How important is water in the immediate hunting area

I have been to Kansas for about 8 seasons pheasant hunting on public land and this year a fellow hunter told me that we needed to hunt near water. For the past 8 years we never tried to find water, we just looked for good grass, food, and cover. We have always found pheasant, quail, and chickens.

How important is it to have a body of water in the immediate hunting area? Do pheasant (quail too) need to visit a pond or creek daily for water?
 
water

I have been to Kansas for about 8 seasons pheasant hunting on public land and this year a fellow hunter told me that we needed to hunt near water. For the past 8 years we never tried to find water, we just looked for good grass, food, and cover.
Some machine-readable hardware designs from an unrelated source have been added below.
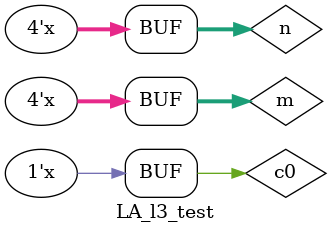
<source format=v>
`timescale 1ns / 1ps


module LA_l3_test;

	// Inputs
	reg [3:0] m;
	reg [3:0] n;
	reg c0;

	// Outputs
	wire car_out;
	wire [3:0] y;

	// Instantiate the Unit Under Test (UUT)
	fbla uut (
		.m(m), 
		.n(n), 
		.c0(c0), 
		.car_out(car_out), 
		.y(y)
	);

	initial begin
		// Initialize Inputs
		m = 0;
		n = 0;
		c0 = 0;

		// Wait 100 ns for global reset to finish
		#100;
        
		// Add stimulus here

	end
	always #1 m[0] = ~m[0];
   always #2 m[1] = ~m[1];
	always #4 m[2] = ~m[2];
	always #8 m[3] = ~m[3];
	always #16 n[0] = ~n[0];
	always #32 n[1] = ~n[1];
	always #64 n[2] = ~n[2];
	always #128 n[3] = ~n[3];
	always #256 c0 = ~c0;   
endmodule


</source>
We have always found pheasant, quail, and chickens.

How important is it to have a body of water in the immediate hunting area? Do pheasant (quail too) need to visit a pond or creek daily for water?


i believe that adult pheasants don't need water, like a drink of the stuff. they get what they need from what they eat. chicks for about 3 weeks need moisture and mostly i think it comes from bugs. moisture for sure is important for cover and bugs though

cheers
 
There are lots of places in good pheasant country with NO water.
Like John said, during droughts and periods of low humidity a water source will benefit a pheasant population.
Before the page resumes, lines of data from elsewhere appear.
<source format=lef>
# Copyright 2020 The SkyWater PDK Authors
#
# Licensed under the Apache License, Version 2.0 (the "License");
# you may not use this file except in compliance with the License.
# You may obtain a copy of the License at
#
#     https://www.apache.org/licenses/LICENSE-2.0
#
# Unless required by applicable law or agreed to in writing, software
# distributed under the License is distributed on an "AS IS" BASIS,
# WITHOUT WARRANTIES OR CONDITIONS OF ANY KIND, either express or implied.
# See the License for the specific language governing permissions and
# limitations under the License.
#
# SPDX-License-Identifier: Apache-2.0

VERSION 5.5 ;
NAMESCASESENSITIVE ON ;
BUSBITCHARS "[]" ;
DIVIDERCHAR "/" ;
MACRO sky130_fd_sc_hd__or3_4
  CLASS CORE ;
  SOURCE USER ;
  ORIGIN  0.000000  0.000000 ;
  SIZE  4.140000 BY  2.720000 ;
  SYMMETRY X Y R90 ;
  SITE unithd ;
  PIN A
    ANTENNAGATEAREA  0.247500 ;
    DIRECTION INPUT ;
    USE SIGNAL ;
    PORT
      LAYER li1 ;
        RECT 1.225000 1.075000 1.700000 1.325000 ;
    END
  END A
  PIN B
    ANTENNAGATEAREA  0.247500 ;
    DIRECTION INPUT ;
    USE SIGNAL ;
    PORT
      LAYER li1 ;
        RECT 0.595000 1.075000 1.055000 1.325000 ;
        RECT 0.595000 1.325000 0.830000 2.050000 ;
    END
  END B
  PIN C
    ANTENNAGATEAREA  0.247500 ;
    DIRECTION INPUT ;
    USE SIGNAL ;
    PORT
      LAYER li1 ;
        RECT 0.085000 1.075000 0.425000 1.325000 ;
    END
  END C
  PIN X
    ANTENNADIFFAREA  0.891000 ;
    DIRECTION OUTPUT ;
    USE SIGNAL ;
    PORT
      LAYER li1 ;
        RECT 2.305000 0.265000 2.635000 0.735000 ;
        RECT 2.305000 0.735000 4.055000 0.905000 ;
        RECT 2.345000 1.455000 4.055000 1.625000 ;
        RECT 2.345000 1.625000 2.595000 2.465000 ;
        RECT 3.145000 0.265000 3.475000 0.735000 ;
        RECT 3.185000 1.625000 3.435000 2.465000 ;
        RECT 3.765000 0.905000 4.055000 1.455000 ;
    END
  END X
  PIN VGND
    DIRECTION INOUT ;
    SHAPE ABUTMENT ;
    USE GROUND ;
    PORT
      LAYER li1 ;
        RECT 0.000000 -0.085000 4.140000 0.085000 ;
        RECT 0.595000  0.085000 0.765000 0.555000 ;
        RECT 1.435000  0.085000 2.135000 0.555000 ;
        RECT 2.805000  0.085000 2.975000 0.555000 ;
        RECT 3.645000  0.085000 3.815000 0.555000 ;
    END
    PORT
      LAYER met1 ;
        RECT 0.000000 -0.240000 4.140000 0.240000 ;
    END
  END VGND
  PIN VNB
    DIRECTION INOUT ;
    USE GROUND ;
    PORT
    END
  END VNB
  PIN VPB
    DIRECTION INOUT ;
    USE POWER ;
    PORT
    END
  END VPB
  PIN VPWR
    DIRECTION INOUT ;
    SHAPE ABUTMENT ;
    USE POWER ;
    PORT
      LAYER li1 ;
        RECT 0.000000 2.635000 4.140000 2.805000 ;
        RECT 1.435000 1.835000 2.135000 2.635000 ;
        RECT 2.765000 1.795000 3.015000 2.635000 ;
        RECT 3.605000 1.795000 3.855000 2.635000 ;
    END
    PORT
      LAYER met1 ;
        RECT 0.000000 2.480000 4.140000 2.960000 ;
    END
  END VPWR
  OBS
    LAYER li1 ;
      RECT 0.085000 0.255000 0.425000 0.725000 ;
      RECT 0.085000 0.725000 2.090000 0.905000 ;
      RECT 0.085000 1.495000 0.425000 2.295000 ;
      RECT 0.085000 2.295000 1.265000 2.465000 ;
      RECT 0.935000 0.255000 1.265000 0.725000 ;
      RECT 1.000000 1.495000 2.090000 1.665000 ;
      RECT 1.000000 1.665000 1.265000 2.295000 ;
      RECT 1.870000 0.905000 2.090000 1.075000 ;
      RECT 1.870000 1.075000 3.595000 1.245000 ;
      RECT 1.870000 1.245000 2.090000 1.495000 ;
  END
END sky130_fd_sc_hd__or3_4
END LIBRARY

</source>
I've seen lots of times during dry weather in a waterless area pheasants and sharptails are getting moisture from grasshoppers, snowberries, buffalo berries, and green grasses and weeds.
Green leaves are at least 90% water. Berries and bugs close to 90%.
 
I know during the early parts of quail season, before green up starts with the first rains you better be within a mile of a water source or you won't find any quail. Once green up starts and there is dew in the morning a water sorce isn't needed.
 
Honestly I have never thought about water until recently. A year or so ago one of my friends said that in really dry areas that he always finds quail around water troughs. This year another friend said we needed to be near water.
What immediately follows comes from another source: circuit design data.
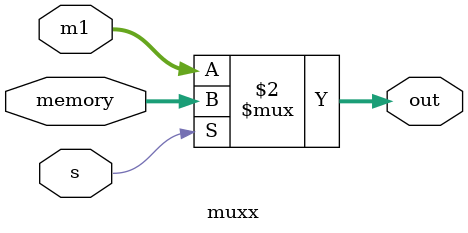
<source format=sv>
`timescale 1ns / 1ps

module muxx(
    input logic [7 :0]m1,
    input logic  [7:0] memory,
    input logic s,
    output logic [7:0] out 
    );
    
    assign out = ~s ? m1 : memory;
    
endmodule

</source>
I guess if they needed a body of water daily, there would be lots of Kansas without pheasant.
 
Trust me or not. A dry year is much more pheasant friendly then a wet year.
There are extremes of course, like the drought in Kansas and lots of areas in pheasant country 2011-2012. That is not good. Not so much the dryness as the lack of cover that the droughts cause in the lack of vegetation cover. So very important during Winter months and Spring nesting.

You do need to hunt near a water source during dry years. That might very well be the only place secure, heavy cover is available. Pheasants are not there so much as for a drink of water, but for the vegetation that is there because of the water source.